The role of AI in open education, Open Educational Resources (OER), and open science will also be explored, highlighting how these technologies can foster equitable access to knowledge and strengthen international collaboration in the educational field.

We expect contributions that analyze, from theoretical and practical perspectives, how AI can serve as a catalyst for a more inclusive, personalized, and ethical education, empowering teachers and students for an equitable future.

Topics of Interest

  • AI models and architectures for education: Development of intelligent teaching systems, virtual assistants, adaptive tutoring platforms, automated assessment tools, and generative AI systems for educational content production.
  • Intelligent agents and virtual assistants in education: Design, implementation, and evaluation of conversational agents and educational chatbots, virtual learning assistants, intelligent pedagogical agents, and AI-based tutoring systems.
  • AI for personalized learning: Content recommendation algorithms, student modeling, adaptability in learning, and technologies for developing personalized educational pathways.
  • Ethics, equity, and transparency in AI applied to education: Algorithmic bias, data privacy, explainability of AI models in educational settings, regulation, and policies for responsible AI use.
  • AI and accessibility in education: AI applications for the inclusion of students with disabilities, digital accessibility solutions, and technologies to reduce educational gaps in vulnerable communities.
  • Human-AI interaction in learning environments: Human-centered design for intelligent educational systems, co-creation of AI technologies with teachers and students, and analysis of the relationship between AI and user agency.
  • Assessment of AI impact on learning and teaching: Studies on the impact of AI tools on academic performance, evaluation methodologies for AI-mediated learning experiences.
  • Generative AI and its impact on education: Use of generative models for creating educational materials, automated generation of learning exercises/activities and assessments, AI-powered tools for language and/or STEM education.
  • Machine learning and learning analytics: Educational data mining, predictive models for student retention, early detection of learning difficulties through AI.
  • Open science and AI-powered OER: AI for the creation, personalization, and dissemination of Open Educational Resources, the impact of AI on open education, and its role in knowledge democratization.
  • The future of teaching with AI: Development of digital and AI literacy skills for teachers and students, pedagogical strategies for AI integration into curricula, AI and computational thinking education at different educational levels.

Keywords:

AI in education, personalized learning, intelligent tutoring, educational data mining, AI agents, LLMs, chatbots, AI ethics, OER, open science, AI transparency, user-centered design, educational equity, AI accessibility, generative AI in education, learning analytics.

Important Dates:

  • April 30, 2025: Submission deadline.
  • May 15, 2025: Review notifications to authors.
  • May 30, 2025: Deadline for revised submissions.
  • June 10, 2025: Final decision to authors.
  • June 20, 2025: Submission of the final version for publication.
  • Publication in IEEE-RITA of accepted papers (early access): immediate.

Publication Guidelines:

  • Papers must be submitted in English.

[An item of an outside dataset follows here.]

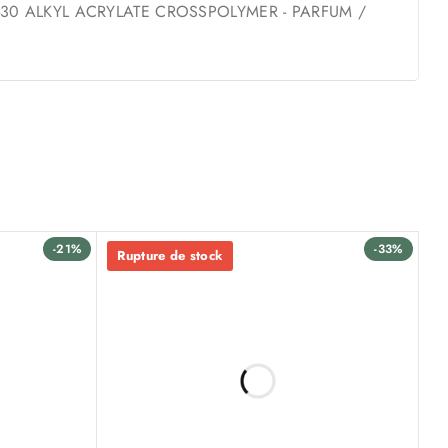
-30 ALKYL ACRYLATE CROSSPOLYMER - PARFUM /
-21%
-33%
Rupture de stock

Accepted articles will have their English version published in IEEE Xplore and an open-access version in Spanish or Portuguese in VAEP-RITA.
  • Free publication for articles up to 10 pages.
  • Submission via the IEEE Author Portal.
  • Papers previously presented at conferences are accepted if they include at least 30% significant new content.
  • Papers accepted in the first phase with major revisions that do not meet the required changes will be rejected in the second phase.